Eleanor Friedberger used to live in my neighborhood. I’m pretty sure I passed her walking down my block once. Other people I’ve passed on the street in my neighborhood include Craig Finn and Ray from Girls, which is to say I might be priced out of Brooklyn before I’m done writing this. Back when Eleanor Friedberger lived in my neighborhood, she played a show at the Music Hall of Williamsburg, just south of here; the vast majority of times I’ve seen her play, either as a solo act or as part of her band the Fiery Furnaces, have been in Greenpoint (here, until I get priced out) or Williamsburg (just south of here, until I get priced out). At that Music Hall of Williamsburg show, I was in the front row, and toward the end of her encore during the song “My Mistakes,” she lowered herself from the stage onto the floor, using me and the guy next to me to help herself down. Offhand, I would call that brief moment the most intimate one I’ve shared with a professional rock and roll musician, especially if that sex dream I had about Shirley Manson doesn’t count. (It doesn’t count.) That moment, combined with passing her on Calyer Street, combined with the time I saw the Fiery Furnaces play at a club a block away from my old apartment that no longer exists (before you ask: both. The club no longer exists, and the apartment no longer exists, at least in the form it did when we lived there), combined with the lyric in “Owl’s Head Park” about posing for a photo on Manhattan Avenue, has lodged Eleanor Friedberger firmly into my head as one of the New Yorkiest of indie rockers. It’s a selfish distinction; she feels like New York City to me because I know that she knows my New York City – even if most of her New York references talk about further-flung places like Coney Island, Roosevelt Island, and Owl’s Head Park, places I go maybe once a year if ever; Owl’s Head Park being someplace I went mainly because of the song.

Those New York references I shouldn’t care that much about continue with “False Alphabet City,” her new single that doesn’t appear on her new album New View. She recorded it for some kind of film-based art project (oh, New York) but it stands alone just fine, even for a New Yorker who rarely finds himself in Actual Alphabet City. The way it starts with a stuttery creep throws back to her Fiery Furnaces days; the way the guitar swings in after seconds feels like a veer away from the Furnaces’ weirdness (though their pop instincts, occasionally deployed, were not too shabby). Where it really opens it up is its New York City sentiment: “Everyone’s searching for their own letter in the false alphabet city.” She’d know better than most, having spent over a decade in the city and only recently decamped for upstate.
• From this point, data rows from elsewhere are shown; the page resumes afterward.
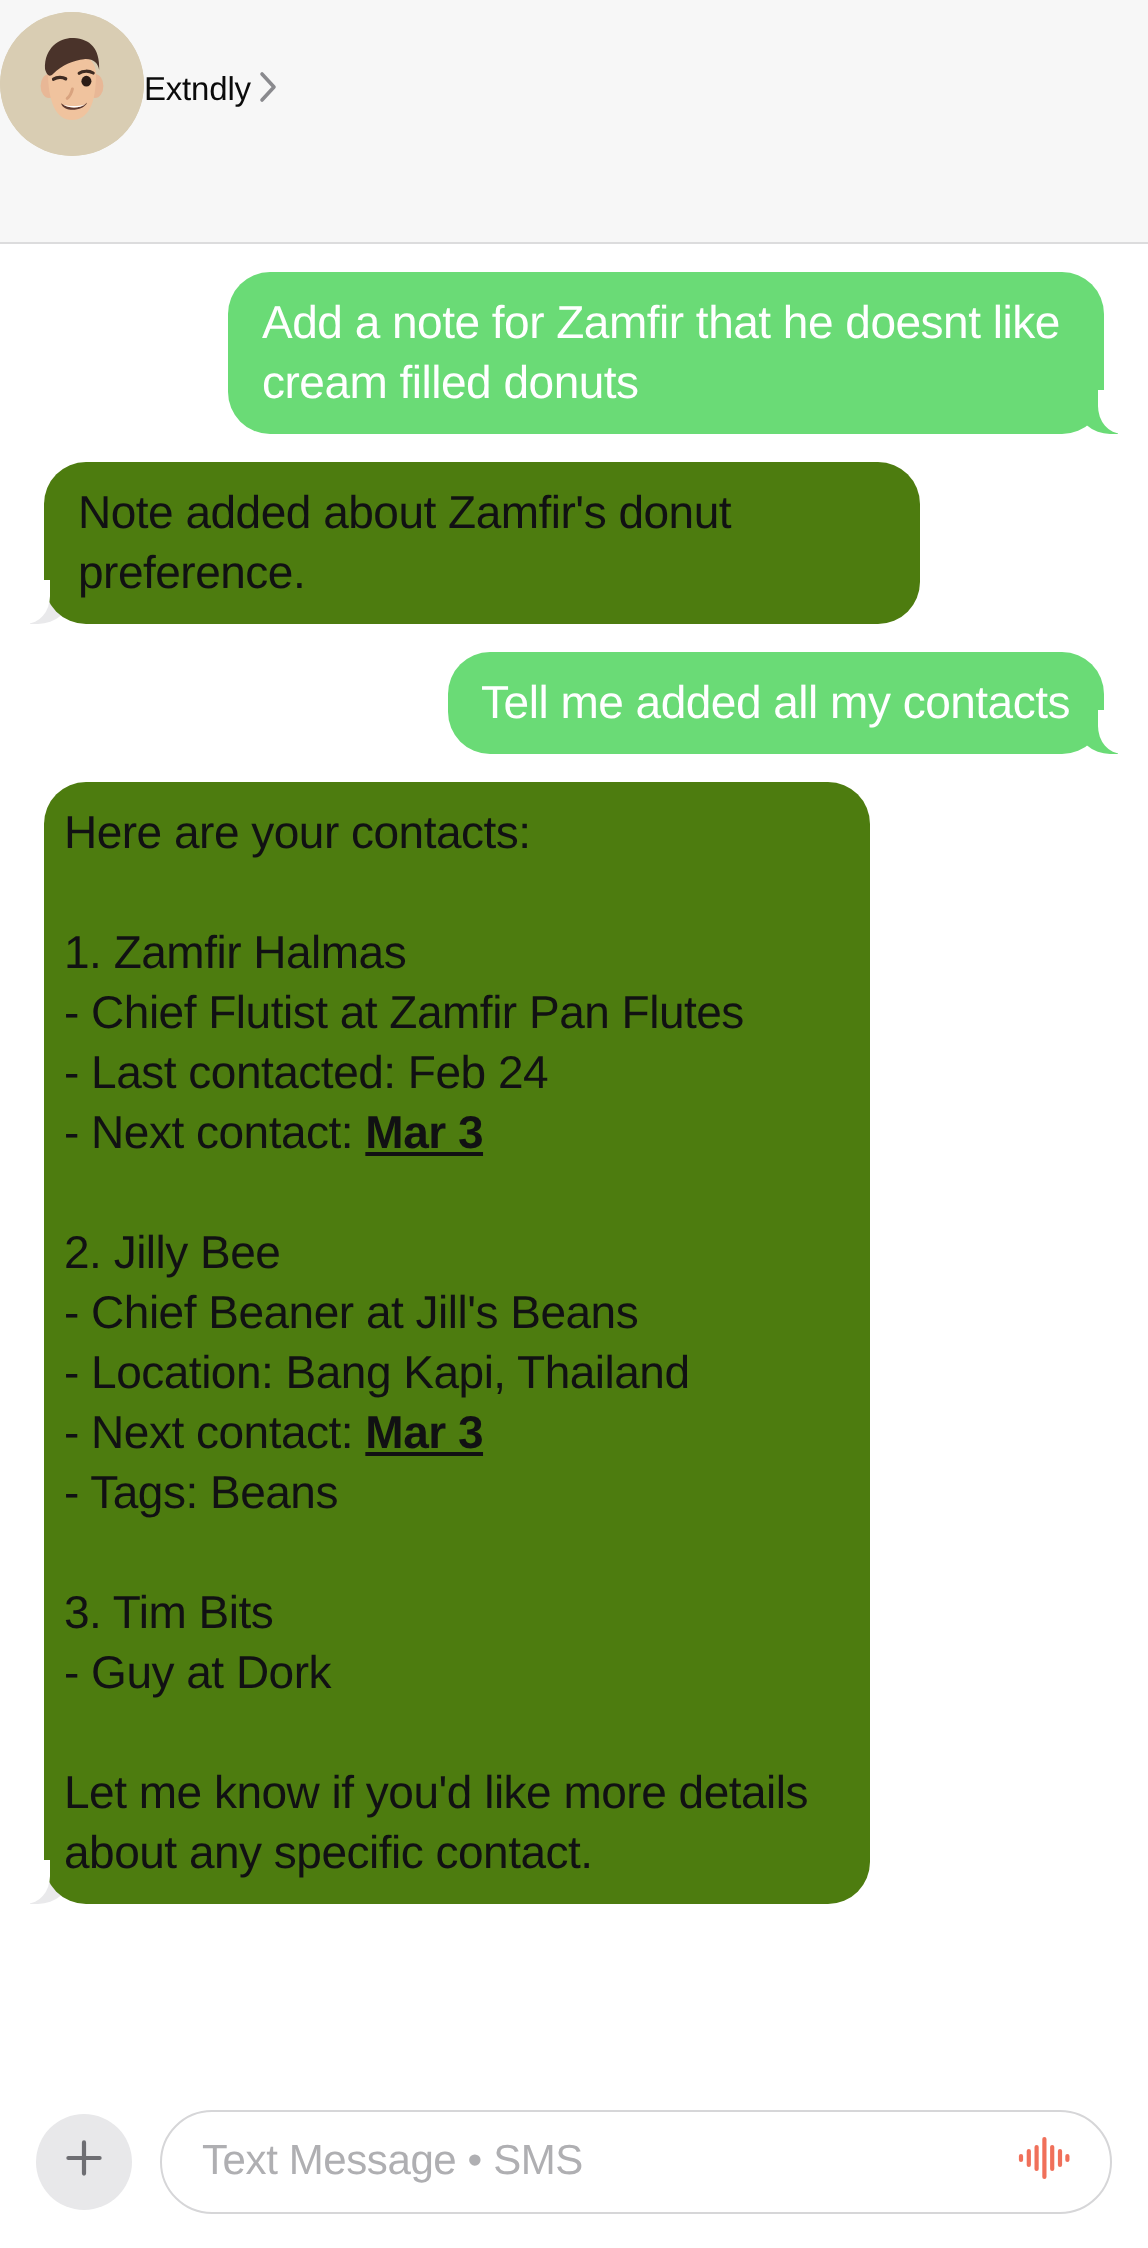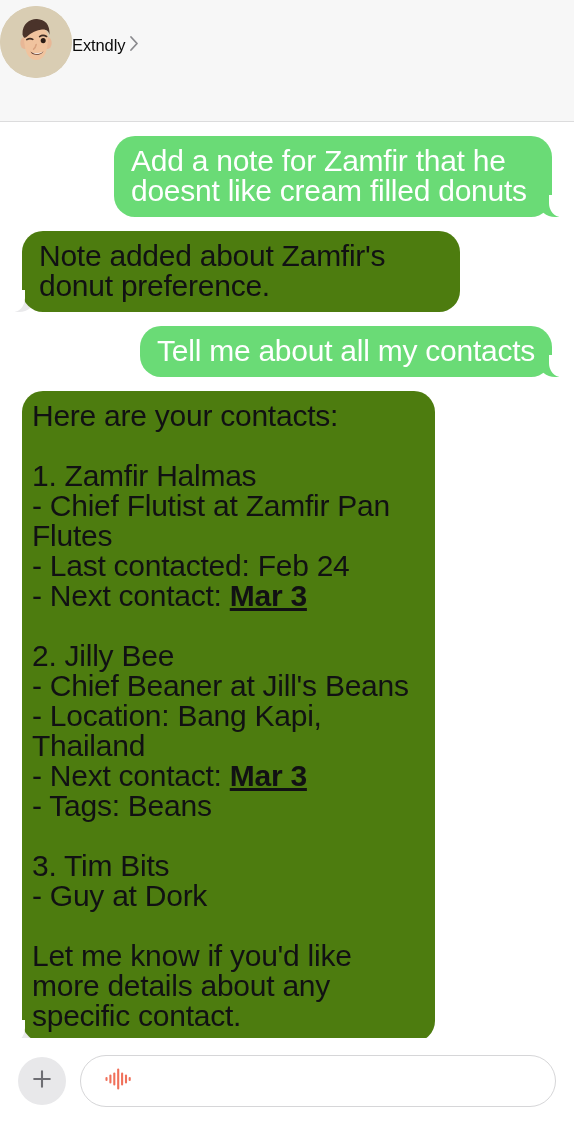--- a/index.html
+++ b/index.html
@@ -87,21 +87,21 @@
     margin-bottom: 14px;
   }
   .msg-row.out { justify-content: flex-end; }
   .msg-row.in  { justify-content: flex-start; }
 
   .bubble {
     position: relative;
     max-width: 404px;
     padding: 10px 17px 11px 17px;
     border-radius: 21px;
-    font-size: 30px;
+    font-size: 23px;
     line-height: 30px;
     letter-spacing: -0.25px;
     white-space: pre-wrap;
     word-wrap: break-word;
   }
   .bubble.out {
     background: #6ADB76;
     color: #FFFFFF;
     margin-right: 8px;
   }
@@ -261,40 +261,41 @@
 
   <div class="msg-row out">
     <div class="bubble out">Add a note for Zamfir that he doesnt like cream filled donuts</div>
   </div>
 
   <div class="msg-row in">
     <div class="bubble in">Note added about Zamfir's donut preference.</div>
   </div>
 
   <div class="msg-row out">
-    <div class="bubble out">Tell me about all my contacts</div>
+    <div class="bubble out">Tell me added all my contacts</div>
   </div>
 
   <div class="msg-row in">
     <div class="bubble in long" id="contacts-bubble">Here are your contacts:<br><br>1. Zamfir Halmas<br>- Chief Flutist at Zamfir Pan Flutes<br>- Last contacted: Feb 24<br>- Next contact: <span class="dl">Mar 3</span><br><br>2. Jilly Bee<br>- Chief Beaner at Jill's Beans<br>- Location: Bang Kapi, Thailand<br>- Next contact: <span class="dl">Mar 3</span><br>- Tags: Beans<br><br>3. Tim Bits<br>- Guy at Dork<br><br>Let me know if you'd like more details about any specific contact.</div>
   </div>
 
 </div>
 
 <div class="input-bar">
 
   <div class="plus-btn">
     <span>
       <svg width="24" height="24" viewBox="0 0 24 24">
         <path d="M12 4.2 V19.8 M4.2 12 H19.8" stroke="#6E6E73" stroke-width="2.1" stroke-linecap="round"></path>
       </svg>
     </span>
   </div>
 
   <div class="compose">
+    <span class="compose-placeholder">Text Message • SMS</span>
     <span class="wave-btn">
       <span>
         <svg width="28" height="26" viewBox="0 0 28 26">
           <g stroke="#F0705A" stroke-width="2.1" stroke-linecap="round">
             <path d="M2.5 12 V14"></path>
             <path d="M6.4 9.5 V16.5"></path>
             <path d="M10.3 7.5 V18.5"></path>
             <path d="M14.2 3.5 V22.5"></path>
             <path d="M18.1 7.5 V18.5"></path>
             <path d="M22 9.5 V16.5"></path>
The NYC-centric lyrics, plus the tempo and instrumentation, don’t really fit in on New View, so it makes sense that it was left off; you wouldn’t want the best song on an album to be one that sounds nothing like the rest of it.
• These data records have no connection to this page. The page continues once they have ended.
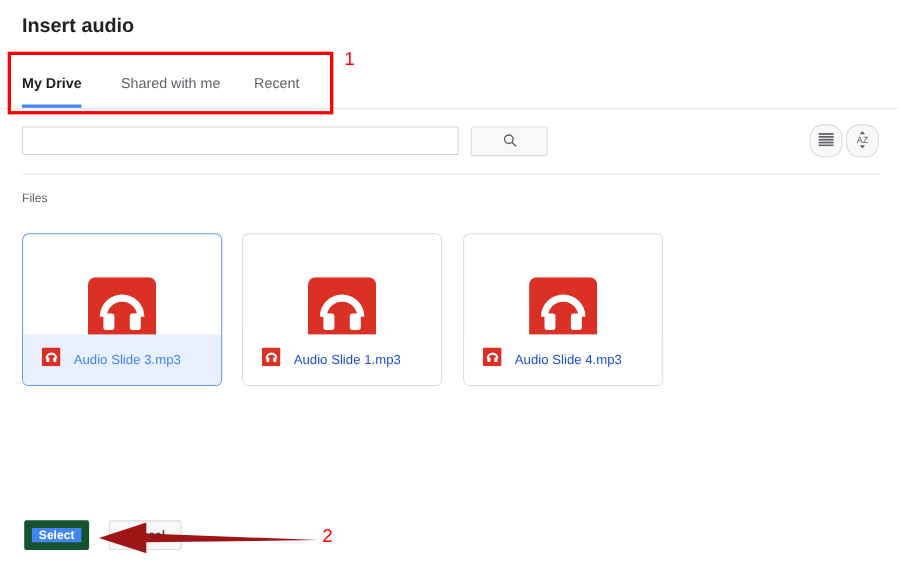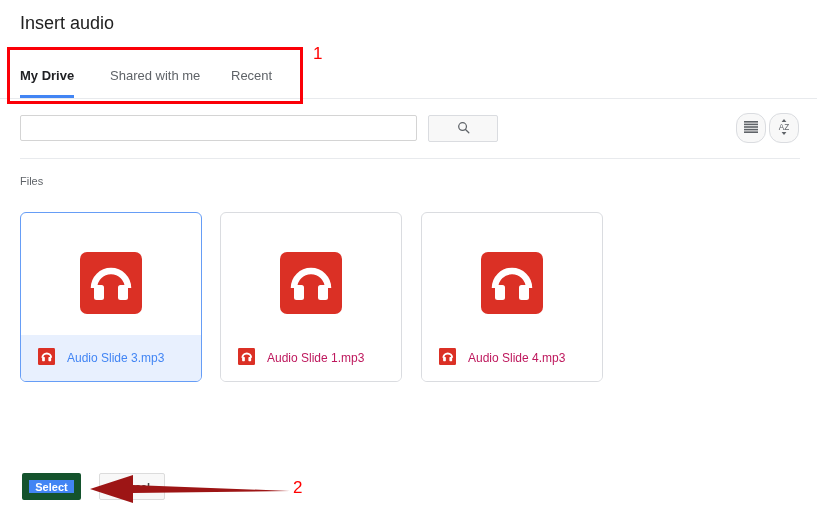--- a/index.html
+++ b/index.html
@@ -18,21 +18,21 @@
   }
 
   
   #dialog-title {
     position: absolute;
     left: 20px;
     top: 12px;
     font-size: 18px;
     line-height: 22px;
     color: #212121;
-    font-weight: 400;
+    font-weight: 700;
     white-space: nowrap;
   }
 
   
   #tabstrip {
     position: absolute;
     left: 0px;
     top: 53px;
     width: 817px;
     height: 46px;
@@ -137,21 +137,21 @@
     position: absolute;
     left: 20px;
     top: 212px;
     width: 600px;
     height: 188px;
   }
   .file-card {
     position: absolute;
     top: 0px;
     width: 182px;
-    height: 170px;
+    height: 139px;
     box-sizing: border-box;
     border: 1px solid #dadce0;
     border-radius: 6px;
     background: #ffffff;
     overflow: hidden;
     cursor: pointer;
     padding-left: 42px;
   }
   .file-card.selected {
     border: 1px solid #669df6;
@@ -176,21 +176,21 @@
     align-items: center;
     padding-left: 17px;
     box-sizing: border-box;
     background: #ffffff;
   }
   .file-card.selected .card-footer {
     background: #e8f0fe;
   }
   .card-name {
     font-size: 12px;
-    color: #be185d;
+    color: #1d4ed8;
     margin-left: 12px;
     white-space: nowrap;
     overflow: hidden;
     text-overflow: ellipsis;
   }
   .file-card.selected .card-name {
     color: #4285f4;
   }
For most of her show last night at the Bowery Ballroom, I didn’t think Eleanor Friedberger was going to perform “False Alphabet City.” She played every song on New View, and had to play some older stuff, too (impeccably chosen), which didn’t seem to leave much room for a one-off single based on an art project. But she played it, late in the show, telling the crowd it was for us. That would sound like a cheesy rock-star sentiment coming from a lot of singers, but one of the more remarkable things about Eleanor Friedberger is the way she combines real, sometimes inscrutable charisma (that voice, those mysterious bangs) with a slight hesitation – she’s not a wild dancer on stage, but when she moves with her music, it looks natural and sincere. So when she tells me and a couple hundred other people that a song is for us, I believe her, no questions asked, even if I don’t see her around anymore.

Eleanor Friedberger is out on tour in support of New View right now.